- Assignment:
Excluding pictures, give the entries again exactly as they appear.

- Provided records:

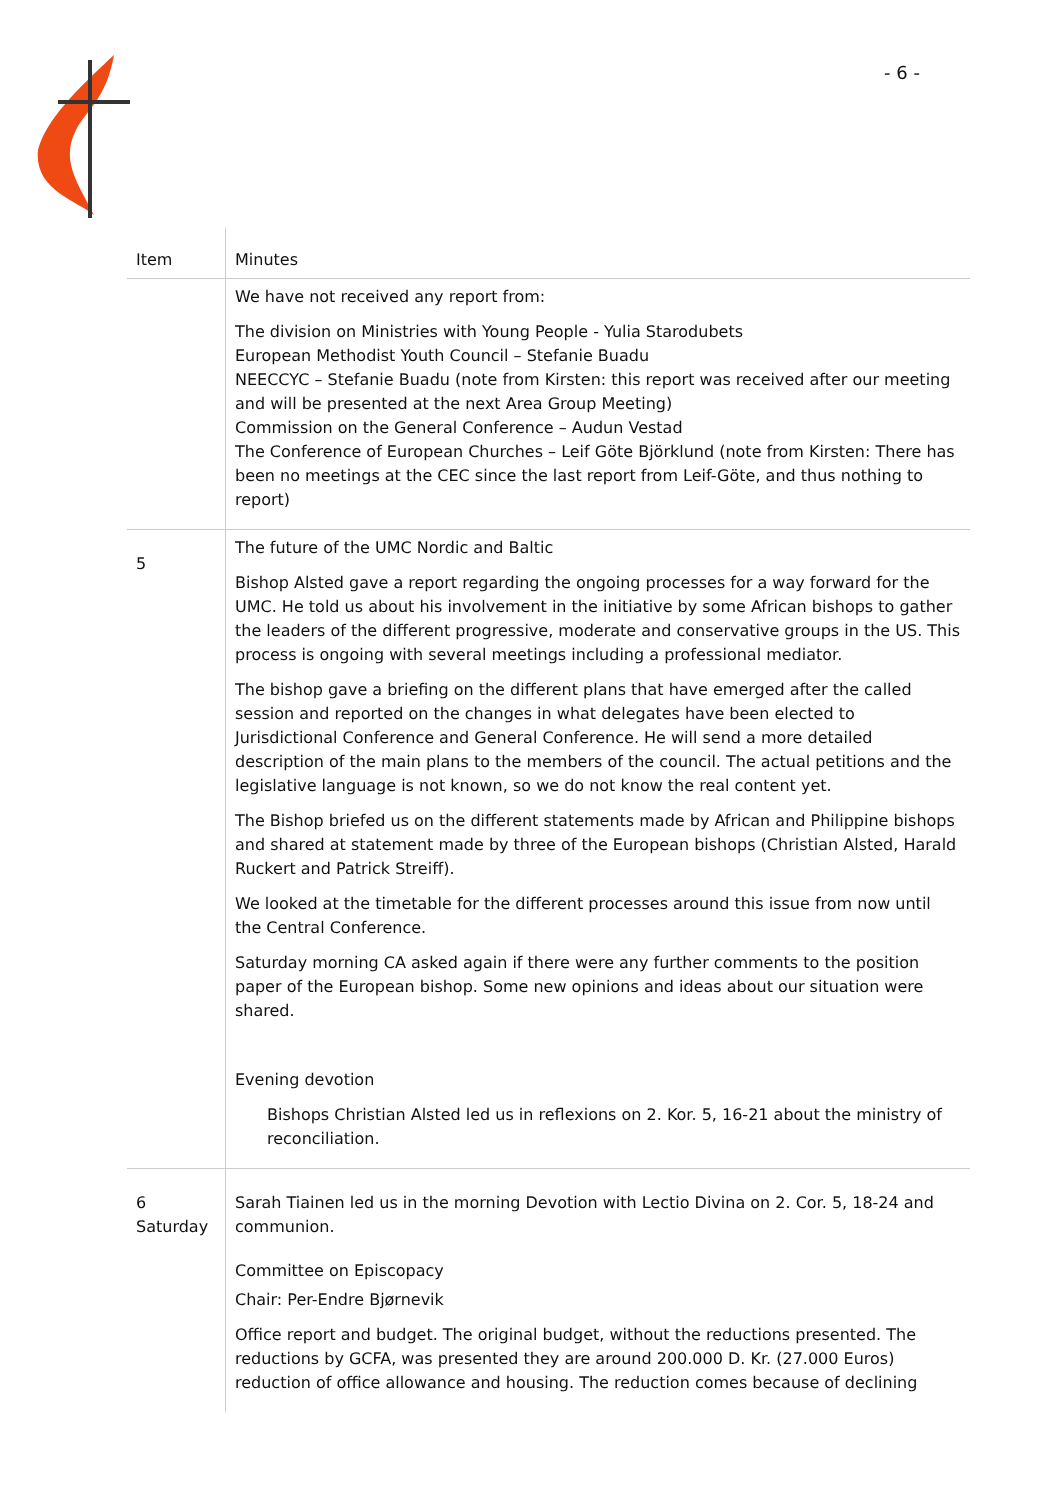- 6 -
| Item | Minutes |
| --- | --- |
| | We have not received any report from: The division on Ministries with Young People - Yulia Starodubets European Methodist Youth Council – Stefanie Buadu NEECCYC – Stefanie Buadu (note from Kirsten: this report was received after our meeting and will be presented at the next Area Group Meeting) Commission on the General Conference – Audun Vestad The Conference of European Churches – Leif Göte Björklund (note from Kirsten: There has been no meetings at the CEC since the last report from Leif-Göte, and thus nothing to report) |
| 5 | The future of the UMC Nordic and Baltic Bishop Alsted gave a report regarding the ongoing processes for a way forward for the UMC. He told us about his involvement in the initiative by some African bishops to gather the leaders of the different progressive, moderate and conservative groups in the US. This process is ongoing with several meetings including a professional mediator. The bishop gave a briefing on the different plans that have emerged after the called session and reported on the changes in what delegates have been elected to Jurisdictional Conference and General Conference. He will send a more detailed description of the main plans to the members of the council. The actual petitions and the legislative language is not known, so we do not know the real content yet. The Bishop briefed us on the different statements made by African and Philippine bishops and shared at statement made by three of the European bishops (Christian Alsted, Harald Ruckert and Patrick Streiff). We looked at the timetable for the different processes around this issue from now until the Central Conference. Saturday morning CA asked again if there were any further comments to the position paper of the European bishop. Some new opinions and ideas about our situation were shared. Evening devotion Bishops Christian Alsted led us in reflexions on 2. Kor. 5, 16-21 about the ministry of reconciliation. |
| 6 Saturday | Sarah Tiainen led us in the morning Devotion with Lectio Divina on 2. Cor. 5, 18-24 and communion. Committee on Episcopacy Chair: Per-Endre Bjørnevik Office report and budget. The original budget, without the reductions presented. The reductions by GCFA, was presented they are around 200.000 D. Kr. (27.000 Euros) reduction of office allowance and housing. The reduction comes because of declining |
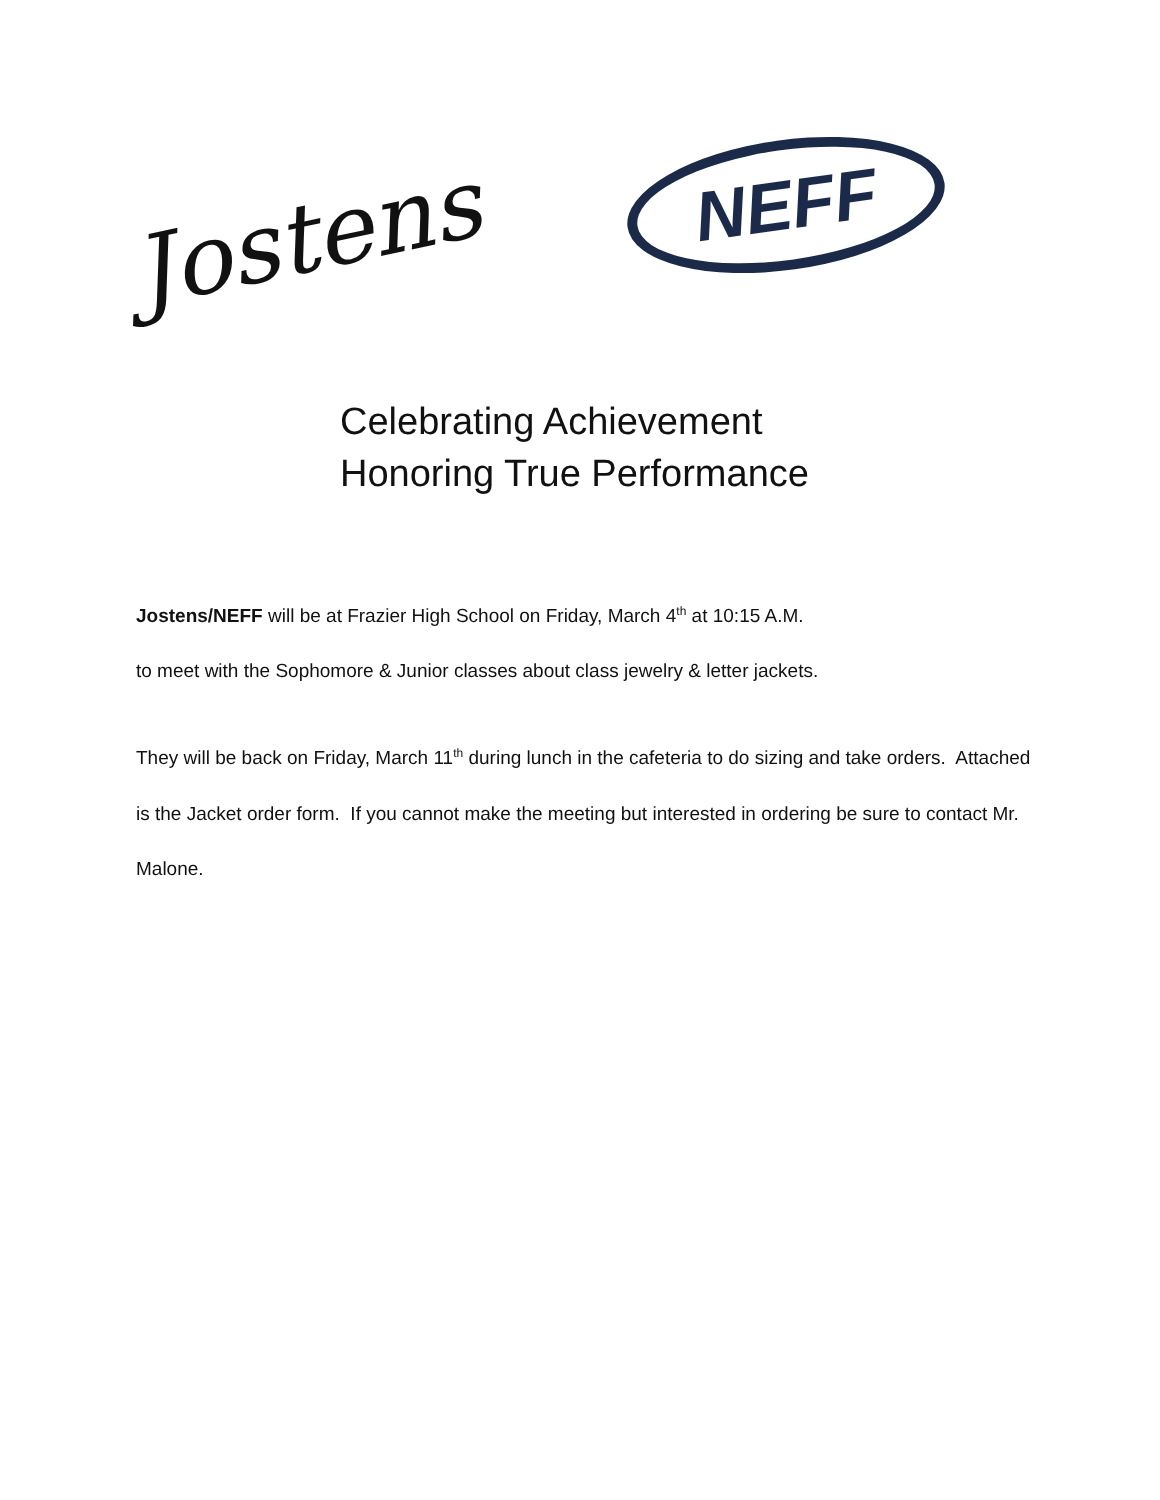Jostens
NEFF
Celebrating Achievement
Honoring True Performance
Jostens/NEFF will be at Frazier High School on Friday, March 4<sup>th</sup> at 10:15 A.M.
to meet with the Sophomore & Junior classes about class jewelry & letter jackets.
They will be back on Friday, March 11<sup>th</sup> during lunch in the cafeteria to do sizing and take orders. Attached is the Jacket order form. If you cannot make the meeting but interested in ordering be sure to contact Mr. Malone.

- Result of this exercise:
- 6 -
| Item | Minutes |
| --- | --- |
| | We have not received any report from: The division on Ministries with Young People - Yulia Starodubets European Methodist Youth Council – Stefanie Buadu NEECCYC – Stefanie Buadu (note from Kirsten: this report was received after our meeting and will be presented at the next Area Group Meeting) Commission on the General Conference – Audun Vestad The Conference of European Churches – Leif Göte Björklund (note from Kirsten: There has been no meetings at the CEC since the last report from Leif-Göte, and thus nothing to report) |
| 5 | The future of the UMC Nordic and Baltic Bishop Alsted gave a report regarding the ongoing processes for a way forward for the UMC. He told us about his involvement in the initiative by some African bishops to gather the leaders of the different progressive, moderate and conservative groups in the US. This process is ongoing with several meetings including a professional mediator. The bishop gave a briefing on the different plans that have emerged after the called session and reported on the changes in what delegates have been elected to Jurisdictional Conference and General Conference. He will send a more detailed description of the main plans to the members of the council. The actual petitions and the legislative language is not known, so we do not know the real content yet. The Bishop briefed us on the different statements made by African and Philippine bishops and shared at statement made by three of the European bishops (Christian Alsted, Harald Ruckert and Patrick Streiff). We looked at the timetable for the different processes around this issue from now until the Central Conference. Saturday morning CA asked again if there were any further comments to the position paper of the European bishop. Some new opinions and ideas about our situation were shared. Evening devotion Bishops Christian Alsted led us in reflexions on 2. Kor. 5, 16-21 about the ministry of reconciliation. |
| 6 Saturday | Sarah Tiainen led us in the morning Devotion with Lectio Divina on 2. Cor. 5, 18-24 and communion. Committee on Episcopacy Chair: Per-Endre Bjørnevik Office report and budget. The original budget, without the reductions presented. The reductions by GCFA, was presented they are around 200.000 D. Kr. (27.000 Euros) reduction of office allowance and housing. The reduction comes because of declining |
Jostens
NEFF
Celebrating Achievement
Honoring True Performance
Jostens/NEFF will be at Frazier High School on Friday, March 4<sup>th</sup> at 10:15 A.M.
to meet with the Sophomore & Junior classes about class jewelry & letter jackets.
They will be back on Friday, March 11<sup>th</sup> during lunch in the cafeteria to do sizing and take orders. Attached is the Jacket order form. If you cannot make the meeting but interested in ordering be sure to contact Mr. Malone.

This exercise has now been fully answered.